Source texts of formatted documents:

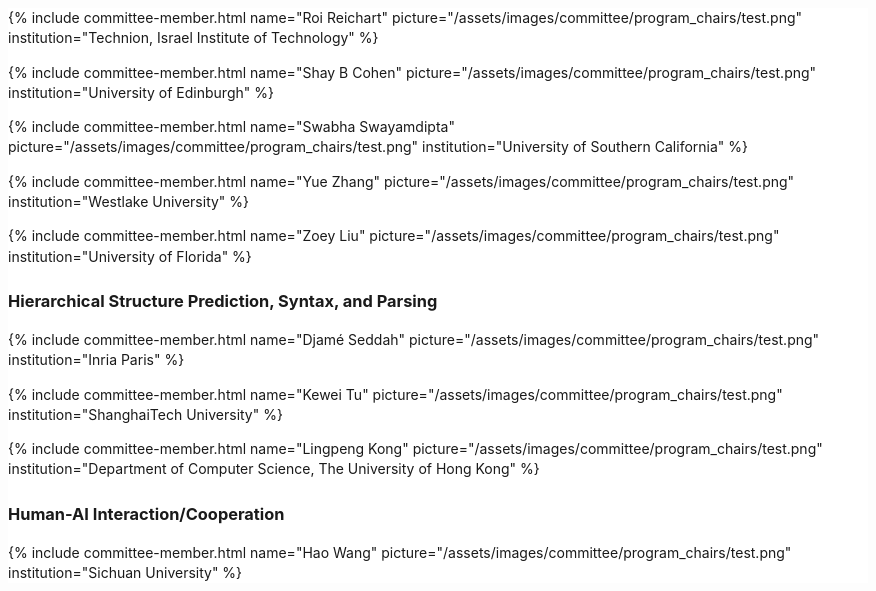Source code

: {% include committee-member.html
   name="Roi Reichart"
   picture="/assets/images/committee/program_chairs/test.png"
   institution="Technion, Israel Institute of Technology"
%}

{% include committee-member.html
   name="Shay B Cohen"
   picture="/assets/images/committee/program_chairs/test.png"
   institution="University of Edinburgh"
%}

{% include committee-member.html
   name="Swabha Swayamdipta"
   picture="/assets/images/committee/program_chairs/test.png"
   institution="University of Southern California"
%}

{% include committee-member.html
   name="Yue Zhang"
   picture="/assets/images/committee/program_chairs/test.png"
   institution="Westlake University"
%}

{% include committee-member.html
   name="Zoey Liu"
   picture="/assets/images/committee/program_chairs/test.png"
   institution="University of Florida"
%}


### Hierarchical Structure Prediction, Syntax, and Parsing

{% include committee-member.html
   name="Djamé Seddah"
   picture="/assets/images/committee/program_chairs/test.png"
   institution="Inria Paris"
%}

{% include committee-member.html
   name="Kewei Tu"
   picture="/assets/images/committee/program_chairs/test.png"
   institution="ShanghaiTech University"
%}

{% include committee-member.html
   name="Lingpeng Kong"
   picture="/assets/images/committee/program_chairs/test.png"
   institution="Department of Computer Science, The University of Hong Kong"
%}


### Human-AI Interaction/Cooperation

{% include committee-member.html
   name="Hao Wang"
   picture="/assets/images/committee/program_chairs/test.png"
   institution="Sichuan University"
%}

* * *

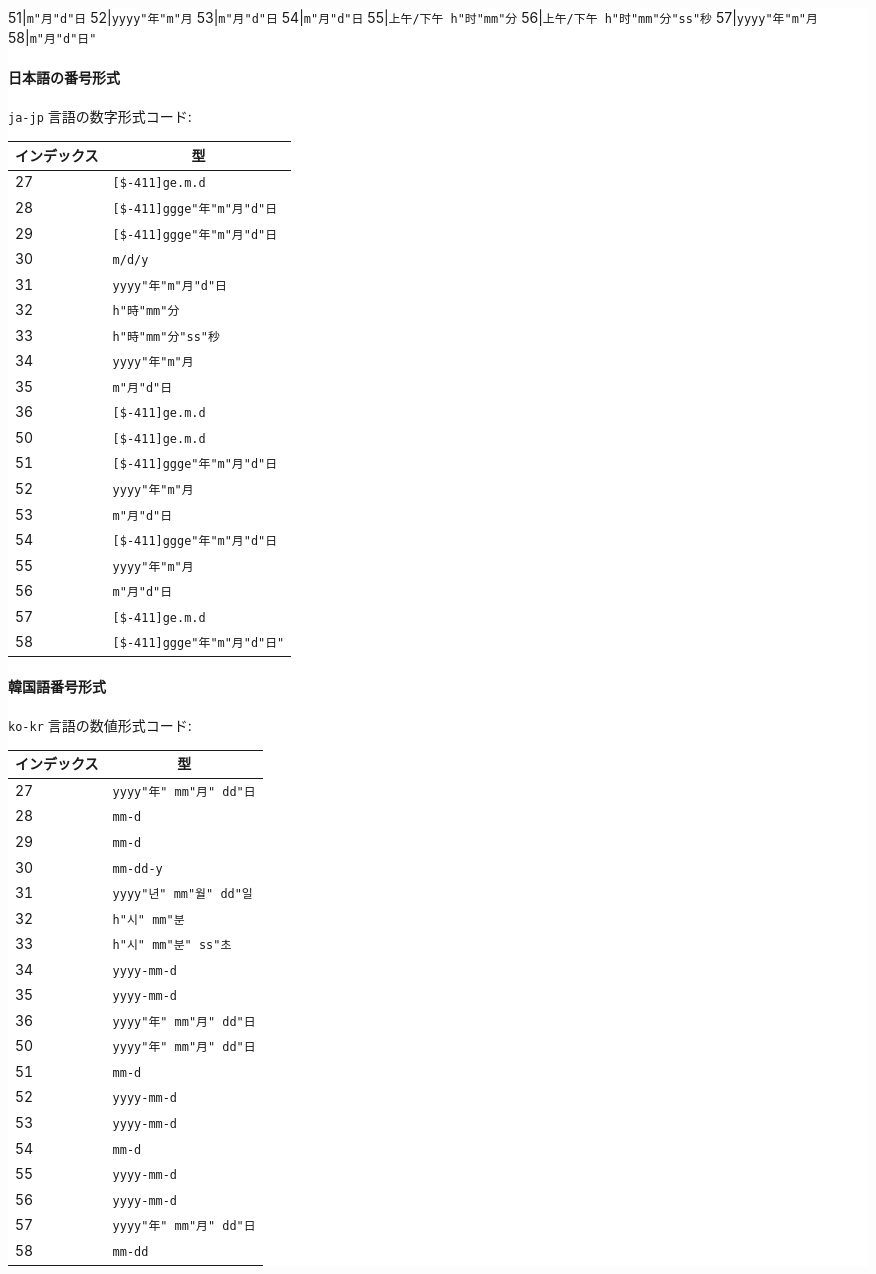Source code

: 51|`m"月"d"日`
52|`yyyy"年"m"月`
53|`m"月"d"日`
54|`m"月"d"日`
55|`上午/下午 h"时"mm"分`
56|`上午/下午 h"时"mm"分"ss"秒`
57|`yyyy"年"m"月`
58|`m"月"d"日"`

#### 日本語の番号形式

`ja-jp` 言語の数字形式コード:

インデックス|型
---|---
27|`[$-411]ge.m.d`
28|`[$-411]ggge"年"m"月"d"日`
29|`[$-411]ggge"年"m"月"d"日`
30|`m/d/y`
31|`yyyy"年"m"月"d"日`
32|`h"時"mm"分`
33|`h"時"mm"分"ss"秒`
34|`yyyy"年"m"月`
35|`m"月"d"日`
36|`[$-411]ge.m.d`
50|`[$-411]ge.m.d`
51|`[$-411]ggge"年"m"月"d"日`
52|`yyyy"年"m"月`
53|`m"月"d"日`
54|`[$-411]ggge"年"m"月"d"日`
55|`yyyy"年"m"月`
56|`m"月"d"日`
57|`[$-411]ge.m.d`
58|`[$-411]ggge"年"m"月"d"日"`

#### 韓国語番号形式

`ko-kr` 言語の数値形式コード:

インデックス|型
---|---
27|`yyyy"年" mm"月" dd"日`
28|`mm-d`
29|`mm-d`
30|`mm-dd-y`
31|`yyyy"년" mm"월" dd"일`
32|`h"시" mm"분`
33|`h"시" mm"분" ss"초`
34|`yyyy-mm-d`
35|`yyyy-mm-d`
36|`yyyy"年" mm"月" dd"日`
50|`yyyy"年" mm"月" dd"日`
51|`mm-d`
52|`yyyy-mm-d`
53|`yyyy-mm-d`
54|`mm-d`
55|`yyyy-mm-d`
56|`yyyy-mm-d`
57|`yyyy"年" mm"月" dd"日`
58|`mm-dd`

Try it: Copy each line of the preceding data that contains the string "name".

Written solution:
   name="Roi Reichart"
   name="Shay B Cohen"
   name="Swabha Swayamdipta"
   name="Yue Zhang"
   name="Zoey Liu"
   name="Djamé Seddah"
   name="Kewei Tu"
   name="Lingpeng Kong"
   name="Hao Wang"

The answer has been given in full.